Brief: Starting at the line that holds "Digitalização e automatização de processos" and stopping at the line that holds "χρήστη για τα cookies στην", restate the records below word for word, with both of those lines included.

Record excerpts:
==================================================

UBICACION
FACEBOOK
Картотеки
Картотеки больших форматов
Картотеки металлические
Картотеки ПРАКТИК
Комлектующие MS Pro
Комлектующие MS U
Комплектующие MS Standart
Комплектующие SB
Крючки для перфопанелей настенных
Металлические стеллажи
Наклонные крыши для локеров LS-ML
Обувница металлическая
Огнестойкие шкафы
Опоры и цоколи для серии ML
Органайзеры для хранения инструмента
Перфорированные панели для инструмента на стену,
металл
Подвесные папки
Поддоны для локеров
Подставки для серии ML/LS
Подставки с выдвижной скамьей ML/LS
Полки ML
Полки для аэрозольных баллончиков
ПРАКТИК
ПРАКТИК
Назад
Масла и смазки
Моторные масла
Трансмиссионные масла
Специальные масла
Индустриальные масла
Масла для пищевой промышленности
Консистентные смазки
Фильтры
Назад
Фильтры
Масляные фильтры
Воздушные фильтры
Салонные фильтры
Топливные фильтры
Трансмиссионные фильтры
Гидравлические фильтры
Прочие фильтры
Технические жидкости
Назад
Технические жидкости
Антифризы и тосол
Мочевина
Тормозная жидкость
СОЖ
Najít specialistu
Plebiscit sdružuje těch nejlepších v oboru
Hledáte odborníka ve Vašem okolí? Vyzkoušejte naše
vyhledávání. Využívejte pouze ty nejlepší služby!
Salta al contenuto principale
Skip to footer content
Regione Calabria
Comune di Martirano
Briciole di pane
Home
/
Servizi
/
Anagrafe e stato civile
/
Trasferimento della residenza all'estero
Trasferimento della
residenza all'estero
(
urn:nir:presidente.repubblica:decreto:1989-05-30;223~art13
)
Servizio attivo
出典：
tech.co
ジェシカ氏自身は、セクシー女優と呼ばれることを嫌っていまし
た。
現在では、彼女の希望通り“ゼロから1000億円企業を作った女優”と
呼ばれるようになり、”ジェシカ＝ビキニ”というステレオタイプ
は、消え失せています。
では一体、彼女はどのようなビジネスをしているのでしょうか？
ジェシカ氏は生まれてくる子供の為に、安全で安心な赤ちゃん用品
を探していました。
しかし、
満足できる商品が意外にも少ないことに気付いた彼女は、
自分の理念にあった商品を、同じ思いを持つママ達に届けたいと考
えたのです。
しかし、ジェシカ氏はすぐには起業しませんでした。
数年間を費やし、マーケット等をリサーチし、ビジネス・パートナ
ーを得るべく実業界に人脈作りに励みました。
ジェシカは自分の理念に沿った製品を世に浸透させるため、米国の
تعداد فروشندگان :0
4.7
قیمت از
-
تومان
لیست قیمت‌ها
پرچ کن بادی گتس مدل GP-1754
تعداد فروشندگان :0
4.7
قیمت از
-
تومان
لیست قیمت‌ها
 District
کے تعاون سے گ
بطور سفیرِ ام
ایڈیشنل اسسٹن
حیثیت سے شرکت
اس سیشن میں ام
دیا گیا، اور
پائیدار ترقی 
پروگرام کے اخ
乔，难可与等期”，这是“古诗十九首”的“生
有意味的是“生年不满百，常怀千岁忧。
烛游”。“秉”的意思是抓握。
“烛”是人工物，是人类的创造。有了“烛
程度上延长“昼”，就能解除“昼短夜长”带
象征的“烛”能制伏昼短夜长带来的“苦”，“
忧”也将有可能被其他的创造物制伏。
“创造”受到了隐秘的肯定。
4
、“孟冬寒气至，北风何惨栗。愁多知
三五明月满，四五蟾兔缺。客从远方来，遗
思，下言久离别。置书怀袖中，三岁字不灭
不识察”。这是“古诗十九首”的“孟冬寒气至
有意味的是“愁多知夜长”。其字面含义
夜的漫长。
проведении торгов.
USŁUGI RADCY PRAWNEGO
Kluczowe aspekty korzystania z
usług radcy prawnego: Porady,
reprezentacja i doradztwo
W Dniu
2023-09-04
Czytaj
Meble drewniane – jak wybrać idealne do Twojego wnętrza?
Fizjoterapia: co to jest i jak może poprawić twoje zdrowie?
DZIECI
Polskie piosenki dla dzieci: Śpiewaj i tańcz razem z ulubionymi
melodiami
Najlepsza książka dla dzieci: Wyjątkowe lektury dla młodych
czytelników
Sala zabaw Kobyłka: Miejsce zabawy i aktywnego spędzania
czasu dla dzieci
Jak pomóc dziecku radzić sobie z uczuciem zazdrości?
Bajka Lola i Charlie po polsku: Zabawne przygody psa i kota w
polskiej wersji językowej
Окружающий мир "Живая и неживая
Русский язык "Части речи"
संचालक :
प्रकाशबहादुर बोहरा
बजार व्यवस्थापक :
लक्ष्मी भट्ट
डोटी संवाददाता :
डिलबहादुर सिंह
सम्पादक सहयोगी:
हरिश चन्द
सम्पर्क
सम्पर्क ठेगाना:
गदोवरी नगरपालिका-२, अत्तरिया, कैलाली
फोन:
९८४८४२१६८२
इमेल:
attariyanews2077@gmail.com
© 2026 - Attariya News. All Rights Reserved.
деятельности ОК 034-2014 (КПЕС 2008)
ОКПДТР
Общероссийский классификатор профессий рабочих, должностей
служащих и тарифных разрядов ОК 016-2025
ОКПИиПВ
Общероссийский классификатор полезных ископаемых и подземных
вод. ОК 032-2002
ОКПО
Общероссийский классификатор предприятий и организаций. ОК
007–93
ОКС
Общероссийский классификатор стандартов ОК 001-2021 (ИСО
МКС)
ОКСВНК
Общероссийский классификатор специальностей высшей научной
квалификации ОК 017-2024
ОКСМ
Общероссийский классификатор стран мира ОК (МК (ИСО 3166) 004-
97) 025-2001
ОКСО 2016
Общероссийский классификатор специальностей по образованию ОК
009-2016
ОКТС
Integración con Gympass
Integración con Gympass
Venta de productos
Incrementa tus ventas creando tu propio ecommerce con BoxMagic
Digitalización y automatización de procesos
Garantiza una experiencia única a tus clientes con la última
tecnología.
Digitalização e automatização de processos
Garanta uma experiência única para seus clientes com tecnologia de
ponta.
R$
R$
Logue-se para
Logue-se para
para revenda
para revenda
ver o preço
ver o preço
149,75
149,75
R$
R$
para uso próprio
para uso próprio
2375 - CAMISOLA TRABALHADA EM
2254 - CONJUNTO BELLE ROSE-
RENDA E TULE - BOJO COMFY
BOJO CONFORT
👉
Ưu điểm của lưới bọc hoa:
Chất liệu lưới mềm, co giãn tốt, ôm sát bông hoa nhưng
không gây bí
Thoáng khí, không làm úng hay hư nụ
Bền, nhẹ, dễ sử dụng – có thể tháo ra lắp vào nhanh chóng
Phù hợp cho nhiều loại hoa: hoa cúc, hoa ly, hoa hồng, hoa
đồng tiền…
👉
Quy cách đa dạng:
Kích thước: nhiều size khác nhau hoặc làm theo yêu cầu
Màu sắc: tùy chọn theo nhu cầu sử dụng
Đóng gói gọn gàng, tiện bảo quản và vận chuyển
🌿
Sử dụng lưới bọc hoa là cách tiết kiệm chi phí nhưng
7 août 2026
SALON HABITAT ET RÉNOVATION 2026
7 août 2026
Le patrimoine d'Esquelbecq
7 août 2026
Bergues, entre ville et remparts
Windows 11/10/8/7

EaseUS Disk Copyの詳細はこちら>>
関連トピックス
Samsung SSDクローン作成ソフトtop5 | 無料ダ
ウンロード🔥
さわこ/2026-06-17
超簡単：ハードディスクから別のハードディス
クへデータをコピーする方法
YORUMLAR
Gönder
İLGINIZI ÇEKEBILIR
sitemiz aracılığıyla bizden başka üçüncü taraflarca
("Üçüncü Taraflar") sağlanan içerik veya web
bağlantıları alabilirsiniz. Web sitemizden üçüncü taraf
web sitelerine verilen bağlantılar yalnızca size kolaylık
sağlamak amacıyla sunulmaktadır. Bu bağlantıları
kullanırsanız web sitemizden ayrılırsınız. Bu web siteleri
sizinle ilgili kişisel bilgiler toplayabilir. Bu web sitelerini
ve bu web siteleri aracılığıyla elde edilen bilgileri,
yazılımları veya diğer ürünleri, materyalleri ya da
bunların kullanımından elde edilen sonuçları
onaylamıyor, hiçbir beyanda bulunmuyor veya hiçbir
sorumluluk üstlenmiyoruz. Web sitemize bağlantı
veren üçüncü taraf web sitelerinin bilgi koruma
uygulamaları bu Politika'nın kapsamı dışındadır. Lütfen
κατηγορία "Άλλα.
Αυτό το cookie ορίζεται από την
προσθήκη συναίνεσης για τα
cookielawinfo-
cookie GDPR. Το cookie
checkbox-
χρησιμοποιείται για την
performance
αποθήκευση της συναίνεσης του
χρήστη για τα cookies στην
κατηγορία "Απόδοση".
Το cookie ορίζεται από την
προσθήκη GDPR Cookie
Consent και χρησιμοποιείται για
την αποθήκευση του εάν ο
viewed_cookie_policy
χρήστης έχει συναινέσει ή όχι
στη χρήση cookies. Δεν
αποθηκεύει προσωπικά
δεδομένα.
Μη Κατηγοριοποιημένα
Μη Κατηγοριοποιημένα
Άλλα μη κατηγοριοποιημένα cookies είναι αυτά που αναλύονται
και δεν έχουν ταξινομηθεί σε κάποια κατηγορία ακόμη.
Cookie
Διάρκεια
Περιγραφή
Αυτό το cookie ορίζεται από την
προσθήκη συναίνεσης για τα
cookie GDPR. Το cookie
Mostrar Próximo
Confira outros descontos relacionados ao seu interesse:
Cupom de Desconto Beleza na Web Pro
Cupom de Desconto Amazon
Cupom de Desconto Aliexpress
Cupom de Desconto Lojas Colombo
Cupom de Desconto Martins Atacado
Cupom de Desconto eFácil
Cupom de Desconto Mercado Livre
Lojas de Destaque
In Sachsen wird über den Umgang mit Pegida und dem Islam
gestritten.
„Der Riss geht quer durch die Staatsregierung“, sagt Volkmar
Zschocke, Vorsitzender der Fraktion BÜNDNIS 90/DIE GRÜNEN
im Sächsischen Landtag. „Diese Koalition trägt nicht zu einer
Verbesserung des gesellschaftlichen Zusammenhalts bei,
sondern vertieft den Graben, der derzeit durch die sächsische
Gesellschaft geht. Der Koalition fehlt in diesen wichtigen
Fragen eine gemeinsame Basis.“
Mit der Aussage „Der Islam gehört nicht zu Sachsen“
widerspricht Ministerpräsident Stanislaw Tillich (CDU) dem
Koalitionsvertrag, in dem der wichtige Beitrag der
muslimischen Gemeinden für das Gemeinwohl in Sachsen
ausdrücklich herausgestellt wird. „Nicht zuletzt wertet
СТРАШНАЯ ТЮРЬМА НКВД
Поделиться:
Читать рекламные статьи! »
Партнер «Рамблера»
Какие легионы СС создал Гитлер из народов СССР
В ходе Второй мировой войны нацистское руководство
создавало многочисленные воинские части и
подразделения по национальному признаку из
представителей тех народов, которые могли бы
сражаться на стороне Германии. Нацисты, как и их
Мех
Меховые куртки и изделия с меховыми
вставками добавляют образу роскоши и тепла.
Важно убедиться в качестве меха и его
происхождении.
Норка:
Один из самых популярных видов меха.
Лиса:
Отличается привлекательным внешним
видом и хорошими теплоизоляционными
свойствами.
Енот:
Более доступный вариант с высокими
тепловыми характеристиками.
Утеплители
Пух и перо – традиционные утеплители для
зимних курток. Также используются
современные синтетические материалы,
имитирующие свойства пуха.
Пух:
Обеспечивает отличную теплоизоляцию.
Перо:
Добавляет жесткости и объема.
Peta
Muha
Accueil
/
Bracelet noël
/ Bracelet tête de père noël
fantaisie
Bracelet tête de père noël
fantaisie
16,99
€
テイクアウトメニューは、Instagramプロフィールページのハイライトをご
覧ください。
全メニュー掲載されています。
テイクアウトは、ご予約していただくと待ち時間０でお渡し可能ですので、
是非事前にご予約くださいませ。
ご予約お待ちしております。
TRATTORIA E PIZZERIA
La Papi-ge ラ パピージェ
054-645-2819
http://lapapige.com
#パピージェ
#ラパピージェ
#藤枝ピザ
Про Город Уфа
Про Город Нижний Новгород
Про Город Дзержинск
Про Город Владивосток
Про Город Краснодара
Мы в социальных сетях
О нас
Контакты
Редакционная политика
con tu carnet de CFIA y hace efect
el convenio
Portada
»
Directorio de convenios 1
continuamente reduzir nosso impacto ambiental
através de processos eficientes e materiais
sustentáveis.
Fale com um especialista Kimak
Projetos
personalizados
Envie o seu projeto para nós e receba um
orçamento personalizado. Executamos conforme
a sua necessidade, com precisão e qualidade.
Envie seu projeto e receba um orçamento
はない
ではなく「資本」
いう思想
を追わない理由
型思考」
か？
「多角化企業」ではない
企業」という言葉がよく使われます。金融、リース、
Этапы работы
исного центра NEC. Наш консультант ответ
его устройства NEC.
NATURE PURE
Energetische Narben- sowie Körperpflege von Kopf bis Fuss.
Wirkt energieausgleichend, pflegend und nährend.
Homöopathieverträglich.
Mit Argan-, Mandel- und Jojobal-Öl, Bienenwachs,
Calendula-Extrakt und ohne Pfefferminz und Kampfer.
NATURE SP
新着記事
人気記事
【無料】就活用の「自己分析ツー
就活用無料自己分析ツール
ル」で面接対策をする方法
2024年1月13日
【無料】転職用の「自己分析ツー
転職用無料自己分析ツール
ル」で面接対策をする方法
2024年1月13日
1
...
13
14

==================================================

Answer box:
Digitalização e automatização de processos
Garanta uma experiência única para seus clientes com tecnologia de
ponta.
R$
R$
Logue-se para
Logue-se para
para revenda
para revenda
ver o preço
ver o preço
149,75
149,75
R$
R$
para uso próprio
para uso próprio
2375 - CAMISOLA TRABALHADA EM
2254 - CONJUNTO BELLE ROSE-
RENDA E TULE - BOJO COMFY
BOJO CONFORT
👉
Ưu điểm của lưới bọc hoa:
Chất liệu lưới mềm, co giãn tốt, ôm sát bông hoa nhưng
không gây bí
Thoáng khí, không làm úng hay hư nụ
Bền, nhẹ, dễ sử dụng – có thể tháo ra lắp vào nhanh chóng
Phù hợp cho nhiều loại hoa: hoa cúc, hoa ly, hoa hồng, hoa
đồng tiền…
👉
Quy cách đa dạng:
Kích thước: nhiều size khác nhau hoặc làm theo yêu cầu
Màu sắc: tùy chọn theo nhu cầu sử dụng
Đóng gói gọn gàng, tiện bảo quản và vận chuyển
🌿
Sử dụng lưới bọc hoa là cách tiết kiệm chi phí nhưng
7 août 2026
SALON HABITAT ET RÉNOVATION 2026
7 août 2026
Le patrimoine d'Esquelbecq
7 août 2026
Bergues, entre ville et remparts
Windows 11/10/8/7

EaseUS Disk Copyの詳細はこちら>>
関連トピックス
Samsung SSDクローン作成ソフトtop5 | 無料ダ
ウンロード🔥
さわこ/2026-06-17
超簡単：ハードディスクから別のハードディス
クへデータをコピーする方法
YORUMLAR
Gönder
İLGINIZI ÇEKEBILIR
sitemiz aracılığıyla bizden başka üçüncü taraflarca
("Üçüncü Taraflar") sağlanan içerik veya web
bağlantıları alabilirsiniz. Web sitemizden üçüncü taraf
web sitelerine verilen bağlantılar yalnızca size kolaylık
sağlamak amacıyla sunulmaktadır. Bu bağlantıları
kullanırsanız web sitemizden ayrılırsınız. Bu web siteleri
sizinle ilgili kişisel bilgiler toplayabilir. Bu web sitelerini
ve bu web siteleri aracılığıyla elde edilen bilgileri,
yazılımları veya diğer ürünleri, materyalleri ya da
bunların kullanımından elde edilen sonuçları
onaylamıyor, hiçbir beyanda bulunmuyor veya hiçbir
sorumluluk üstlenmiyoruz. Web sitemize bağlantı
veren üçüncü taraf web sitelerinin bilgi koruma
uygulamaları bu Politika'nın kapsamı dışındadır. Lütfen
κατηγορία "Άλλα.
Αυτό το cookie ορίζεται από την
προσθήκη συναίνεσης για τα
cookielawinfo-
cookie GDPR. Το cookie
checkbox-
χρησιμοποιείται για την
performance
αποθήκευση της συναίνεσης του
χρήστη για τα cookies στην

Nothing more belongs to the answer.